Levenseindekliniek honoreert kwart van verzoeken euthanasie
AMSTERDAM. De Levenseindekliniek willigde in het eerste jaar van zijn bestaan (2012-2013) een kwart van de euthanasieverzoeken in. Psychisch zieken hadden de kleinste kans dat hun verzoek tot levensbeëindiging werd gehonoreerd: 5 procent.
Dit blijkt uit onderzoek van VUmc en AMC naar de 645 aanmeldingen in het eerste jaar van de Stichting Levenseindekliniek. Het onderzoek is donderdag gepubliceerd in het tijdschrift JAMA Internal Medicine.
Voor patiënten die met hun verzoek tot euthanasie niet bij hun eigen arts terecht kunnen, bestaat sinds 2012 de mogelijkheid om zich aan te melden bij de Levenseindekliniek.
Als medewerkers concluderen dat een patiënt aan de wettelijke voorwaarden voor hulp bij levensbeëindiging voldoet, willigt de kliniek het verzoek alsnog in.
Landelijk gemiddelde
De Levenseindekliniek willigde 25 procent van de euthanasieverzoeken in. Dit percentage lag lager dan het landelijk gemiddelde (32 tot 45 procent) in die periode.
Onderzoeker Marianne Snijdewind: „Dat is te verklaren door het feit dat de kliniek relatief veel verzoeken krijgt van mensen die psychisch lijden en van mensen die hun leven voltooid achten. Bij dit soort verzoeken is het vaak moeilijker te beoordelen of er sprake is van ondraaglijk en uitzichtloos lijden en of het verzoek weloverwogen is, twee van de wettelijke voorwaarden waaraan moet worden voldaan.”

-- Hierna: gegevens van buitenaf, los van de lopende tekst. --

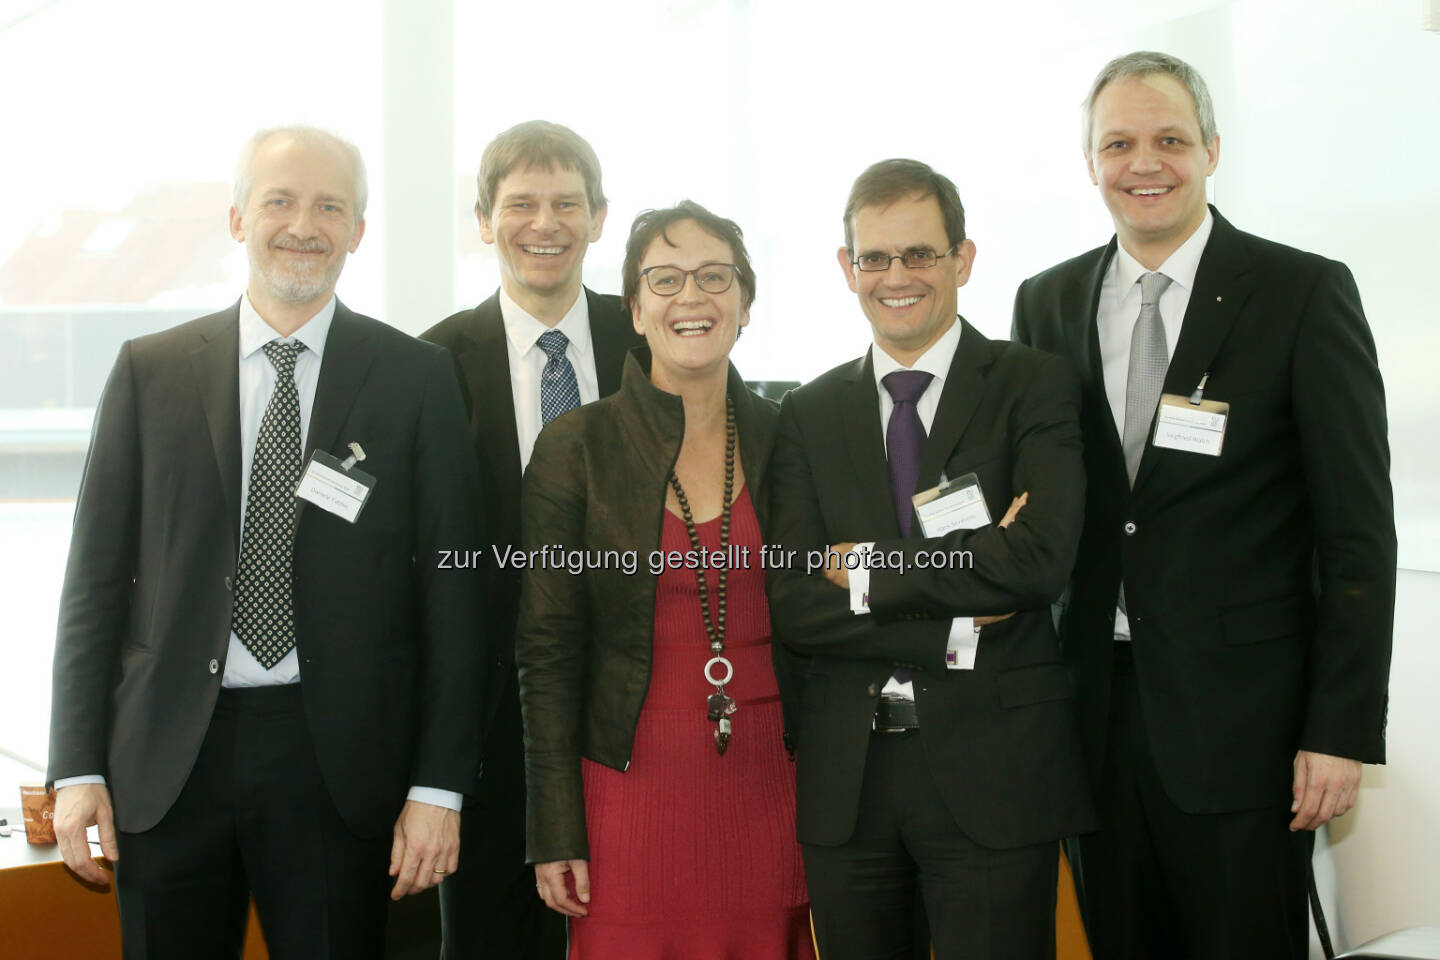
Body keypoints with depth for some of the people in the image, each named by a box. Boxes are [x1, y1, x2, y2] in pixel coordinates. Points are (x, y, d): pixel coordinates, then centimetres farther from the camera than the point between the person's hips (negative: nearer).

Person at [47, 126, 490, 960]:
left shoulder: (416, 377, 1)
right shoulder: (149, 371, 6)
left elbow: (450, 591, -1)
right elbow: (96, 577, 6)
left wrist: (439, 786, -5)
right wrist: (78, 766, 1)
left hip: (336, 758, -1)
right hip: (169, 758, 2)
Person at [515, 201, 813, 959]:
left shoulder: (782, 438, 4)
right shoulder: (576, 448, -4)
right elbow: (548, 650, -3)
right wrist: (556, 834, -4)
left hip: (767, 789, 2)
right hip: (633, 788, -2)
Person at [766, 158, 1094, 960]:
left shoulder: (1036, 386, -1)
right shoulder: (810, 414, 8)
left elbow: (1041, 559, -16)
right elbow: (790, 606, -2)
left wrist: (870, 569, -9)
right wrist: (952, 631, -13)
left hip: (994, 766, -3)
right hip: (846, 777, 3)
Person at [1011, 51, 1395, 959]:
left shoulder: (1306, 294, -4)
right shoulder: (1047, 301, 8)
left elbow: (1357, 532, -6)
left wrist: (1342, 733, -10)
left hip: (1238, 715, -3)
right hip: (1096, 709, 4)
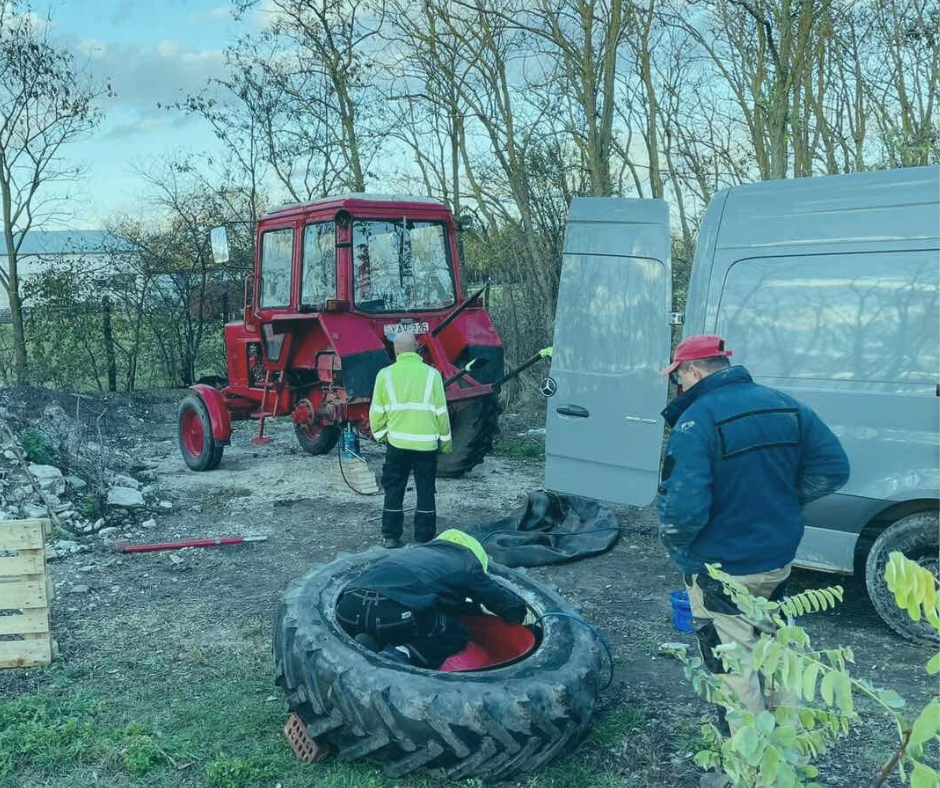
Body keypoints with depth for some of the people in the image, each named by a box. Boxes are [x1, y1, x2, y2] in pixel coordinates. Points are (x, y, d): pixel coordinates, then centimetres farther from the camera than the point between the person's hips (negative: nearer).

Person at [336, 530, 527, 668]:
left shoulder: (420, 551, 37)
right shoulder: (467, 565, 20)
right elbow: (507, 603, 27)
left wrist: (479, 608, 62)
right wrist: (522, 614, 50)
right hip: (391, 614, -6)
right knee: (456, 635, 19)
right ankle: (401, 656, -9)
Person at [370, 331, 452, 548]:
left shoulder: (386, 374, -3)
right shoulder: (431, 374, -4)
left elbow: (377, 411, 2)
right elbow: (441, 411, -1)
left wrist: (379, 433, 18)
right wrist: (445, 439, 10)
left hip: (397, 442, 1)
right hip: (426, 443, 0)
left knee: (394, 491, 13)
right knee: (426, 491, 10)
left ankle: (391, 537, 17)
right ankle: (424, 538, 13)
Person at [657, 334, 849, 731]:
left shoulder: (696, 420, -22)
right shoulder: (785, 406, 0)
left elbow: (683, 505, -29)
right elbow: (834, 468, 2)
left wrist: (676, 548, -9)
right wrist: (779, 501, 8)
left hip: (720, 571, -7)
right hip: (778, 560, 7)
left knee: (733, 667, 9)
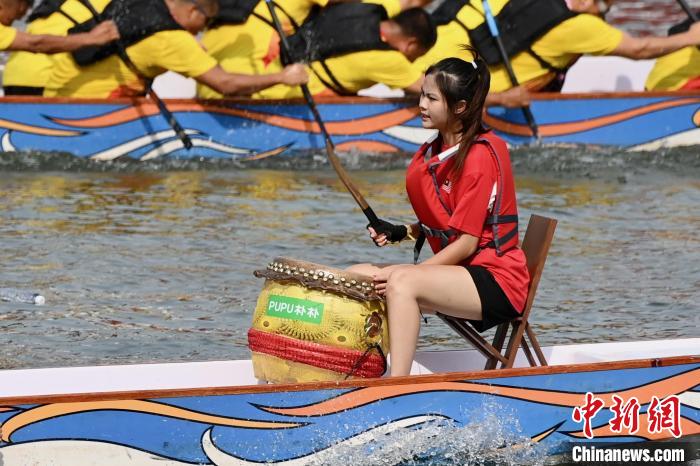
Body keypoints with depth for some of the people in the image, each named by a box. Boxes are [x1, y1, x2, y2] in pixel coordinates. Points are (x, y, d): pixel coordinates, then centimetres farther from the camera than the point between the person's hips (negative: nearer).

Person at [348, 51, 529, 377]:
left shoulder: (480, 155, -15)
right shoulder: (431, 153, 11)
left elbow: (467, 242, -18)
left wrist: (406, 274, -20)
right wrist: (401, 233, 0)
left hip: (495, 280, -9)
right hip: (458, 272, 9)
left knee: (403, 281, -32)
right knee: (358, 275, -1)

Bij psychisch lijden werd 5 procent van de totaal 121 verzoeken ingewilligd. Van de mensen die aangaven hun leven voltooid te vinden, werd 28 procent van de 40 verzoeken ingewilligd. Bijna de helft (47 procent) van de aanmeldingen werd afgewezen.
Snijdewind: „Het bevestigt de beslissing van de eigen arts van de patiënt die eerder negatief op de hulpvraag reageerde. Dit suggereert dat in een groot deel van de door de eigen arts afgewezen verzoeken niet aan de wettelijke zorgvuldigheidseisen is voldaan.”